Senator John McCain and two Democratic senators moved on Thursday to force Facebook, Google and other internet companies to disclose who is purchasing online political advertising, after revelations that Russian-linked operatives bought deceptive ads in the run-up to the 2016 election with no disclosure required.
But the tech industry, which has worked to thwart previous efforts to mandate such disclosure, is mobilizing an army of lobbyists and lawyers — including a senior adviser to Hillary Clinton’s campaign — to help shape proposed regulations. Long before the 2016 election, the adviser, Marc E. Elias, helped Facebook and Google request exemptions from the Federal Election Commission to existing disclosure rules, arguing that ads on the respective platforms were too small to fit disclaimers listing their sponsors.
Now Mr.

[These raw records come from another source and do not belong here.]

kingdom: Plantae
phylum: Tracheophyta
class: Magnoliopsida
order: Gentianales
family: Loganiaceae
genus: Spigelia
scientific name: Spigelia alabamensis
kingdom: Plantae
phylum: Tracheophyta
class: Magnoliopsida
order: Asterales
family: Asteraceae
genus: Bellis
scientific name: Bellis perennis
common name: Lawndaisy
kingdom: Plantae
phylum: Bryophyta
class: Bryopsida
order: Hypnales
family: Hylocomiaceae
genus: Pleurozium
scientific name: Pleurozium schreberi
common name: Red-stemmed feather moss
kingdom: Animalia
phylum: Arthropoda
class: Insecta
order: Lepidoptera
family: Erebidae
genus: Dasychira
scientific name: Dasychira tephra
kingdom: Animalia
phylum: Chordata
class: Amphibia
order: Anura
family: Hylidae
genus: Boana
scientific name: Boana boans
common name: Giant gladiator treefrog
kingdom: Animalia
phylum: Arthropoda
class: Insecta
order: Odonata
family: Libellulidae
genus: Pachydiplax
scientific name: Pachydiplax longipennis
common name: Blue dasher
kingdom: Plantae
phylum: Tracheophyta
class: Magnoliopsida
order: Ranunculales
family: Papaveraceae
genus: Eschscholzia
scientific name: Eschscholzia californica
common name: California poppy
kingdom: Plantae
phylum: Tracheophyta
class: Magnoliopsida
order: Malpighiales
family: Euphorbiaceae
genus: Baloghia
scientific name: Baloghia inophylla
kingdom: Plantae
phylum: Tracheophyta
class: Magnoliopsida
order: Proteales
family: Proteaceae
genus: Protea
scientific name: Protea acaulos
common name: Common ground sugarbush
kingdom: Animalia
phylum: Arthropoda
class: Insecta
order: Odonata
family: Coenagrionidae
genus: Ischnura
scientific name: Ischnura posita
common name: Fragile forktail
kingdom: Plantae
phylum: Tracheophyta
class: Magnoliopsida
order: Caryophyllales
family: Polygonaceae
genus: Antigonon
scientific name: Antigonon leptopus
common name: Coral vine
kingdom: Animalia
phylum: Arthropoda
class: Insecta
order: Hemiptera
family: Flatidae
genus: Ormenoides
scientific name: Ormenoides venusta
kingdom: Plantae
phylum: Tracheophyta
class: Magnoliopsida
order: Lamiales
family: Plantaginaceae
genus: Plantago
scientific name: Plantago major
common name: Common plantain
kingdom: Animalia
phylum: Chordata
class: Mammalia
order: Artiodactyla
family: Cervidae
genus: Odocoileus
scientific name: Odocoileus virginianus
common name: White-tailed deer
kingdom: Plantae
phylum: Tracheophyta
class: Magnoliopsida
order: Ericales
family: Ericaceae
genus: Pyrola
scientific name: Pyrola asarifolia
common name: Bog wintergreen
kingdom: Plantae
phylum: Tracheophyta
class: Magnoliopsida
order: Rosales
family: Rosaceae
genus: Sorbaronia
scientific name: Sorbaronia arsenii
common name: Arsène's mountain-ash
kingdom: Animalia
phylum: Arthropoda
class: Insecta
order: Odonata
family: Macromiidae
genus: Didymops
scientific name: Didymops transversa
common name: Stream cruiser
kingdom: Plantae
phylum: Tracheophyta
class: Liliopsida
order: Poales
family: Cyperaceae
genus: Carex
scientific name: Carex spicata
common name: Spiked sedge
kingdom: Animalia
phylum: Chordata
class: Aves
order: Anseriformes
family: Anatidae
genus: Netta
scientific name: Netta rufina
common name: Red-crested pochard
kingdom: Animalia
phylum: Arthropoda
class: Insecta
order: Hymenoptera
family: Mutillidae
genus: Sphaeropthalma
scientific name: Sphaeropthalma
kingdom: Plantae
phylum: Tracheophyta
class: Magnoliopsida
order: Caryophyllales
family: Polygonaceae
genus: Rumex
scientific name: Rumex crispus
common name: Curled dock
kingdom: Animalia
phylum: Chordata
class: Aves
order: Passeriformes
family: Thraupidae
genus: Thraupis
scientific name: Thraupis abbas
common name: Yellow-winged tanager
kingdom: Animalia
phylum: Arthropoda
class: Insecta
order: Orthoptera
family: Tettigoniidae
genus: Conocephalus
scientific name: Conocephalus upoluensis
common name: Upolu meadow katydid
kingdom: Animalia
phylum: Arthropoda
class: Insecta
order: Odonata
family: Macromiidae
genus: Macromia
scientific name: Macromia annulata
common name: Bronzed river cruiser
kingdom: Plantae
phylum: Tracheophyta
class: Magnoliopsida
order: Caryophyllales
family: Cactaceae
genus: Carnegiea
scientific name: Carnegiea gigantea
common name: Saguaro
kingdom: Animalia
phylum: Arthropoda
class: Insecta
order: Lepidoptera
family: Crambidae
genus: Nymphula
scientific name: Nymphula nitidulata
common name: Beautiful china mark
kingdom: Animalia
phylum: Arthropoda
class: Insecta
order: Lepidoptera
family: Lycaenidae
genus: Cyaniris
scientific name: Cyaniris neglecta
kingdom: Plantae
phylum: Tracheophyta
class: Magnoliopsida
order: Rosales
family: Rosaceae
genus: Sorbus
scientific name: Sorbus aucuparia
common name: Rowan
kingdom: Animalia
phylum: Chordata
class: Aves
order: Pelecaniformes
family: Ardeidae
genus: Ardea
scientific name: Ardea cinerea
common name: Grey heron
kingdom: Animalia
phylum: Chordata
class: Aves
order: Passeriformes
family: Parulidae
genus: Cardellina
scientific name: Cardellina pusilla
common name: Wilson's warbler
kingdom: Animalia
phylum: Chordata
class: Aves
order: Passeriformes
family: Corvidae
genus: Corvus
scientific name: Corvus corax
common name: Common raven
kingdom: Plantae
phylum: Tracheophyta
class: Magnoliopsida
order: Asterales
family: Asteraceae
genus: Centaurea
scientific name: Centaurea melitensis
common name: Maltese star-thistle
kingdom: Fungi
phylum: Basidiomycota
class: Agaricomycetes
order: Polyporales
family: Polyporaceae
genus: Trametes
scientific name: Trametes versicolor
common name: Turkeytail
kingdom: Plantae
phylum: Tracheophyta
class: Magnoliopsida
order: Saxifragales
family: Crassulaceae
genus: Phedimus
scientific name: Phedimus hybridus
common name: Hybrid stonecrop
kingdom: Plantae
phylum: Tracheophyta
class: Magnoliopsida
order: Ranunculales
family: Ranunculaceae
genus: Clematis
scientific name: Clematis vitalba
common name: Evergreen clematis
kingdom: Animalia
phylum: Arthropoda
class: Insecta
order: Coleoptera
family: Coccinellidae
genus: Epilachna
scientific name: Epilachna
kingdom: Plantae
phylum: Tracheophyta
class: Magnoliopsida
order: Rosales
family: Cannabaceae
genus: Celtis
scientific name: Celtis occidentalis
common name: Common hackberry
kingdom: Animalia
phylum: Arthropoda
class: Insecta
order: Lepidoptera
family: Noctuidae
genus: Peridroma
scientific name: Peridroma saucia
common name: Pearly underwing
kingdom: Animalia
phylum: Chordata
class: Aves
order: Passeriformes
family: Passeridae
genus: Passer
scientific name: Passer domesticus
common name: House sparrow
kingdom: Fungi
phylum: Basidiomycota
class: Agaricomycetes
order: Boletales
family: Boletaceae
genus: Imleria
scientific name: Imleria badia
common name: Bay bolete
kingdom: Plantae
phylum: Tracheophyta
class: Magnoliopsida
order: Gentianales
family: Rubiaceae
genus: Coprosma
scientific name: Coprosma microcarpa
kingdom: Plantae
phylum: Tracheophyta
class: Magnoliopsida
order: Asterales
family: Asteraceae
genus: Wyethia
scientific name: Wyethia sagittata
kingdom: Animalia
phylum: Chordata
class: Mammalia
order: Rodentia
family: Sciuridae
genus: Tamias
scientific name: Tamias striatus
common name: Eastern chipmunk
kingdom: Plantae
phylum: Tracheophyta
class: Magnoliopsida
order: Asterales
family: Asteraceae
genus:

Elias’s high-powered Democratic election law firm, Perkins Coie, is helping the companies navigate legal and regulatory issues arising from scrutiny of the Russian-linked ads, which critics say might have been flagged by the disclaimers. In a two-front war, tech companies are targeting an election commission rule-making process that was restarted last month and a legislative effort in the Senate.
According to Sen. Klobuchar’s press release, the bill (whose text I don’t believe has yet been released) would change existing law by:
Amending the Bipartisan Campaign Reform Act of 2002’s definition of electioneering communication to include paid Internet and digital advertisements.
Requiring digital platforms with at least 50,000,000 monthly viewers to maintain a public file of all electioneering communications purchased by a person or group who spends more than $500.00 total on ads published on their platform. The file would contain a digital copy of the advertisement, a description of the audience the advertisement targets, the number of views generated, the dates and times of publication, the rates charged, and the contact information of the purchaser.
Requiring online platforms to make all reasonable efforts to ensure that foreign individuals and entities are not purchasing political advertisements in order to influence the American electorate.
I’ll have more to say when I can see the actual legislation.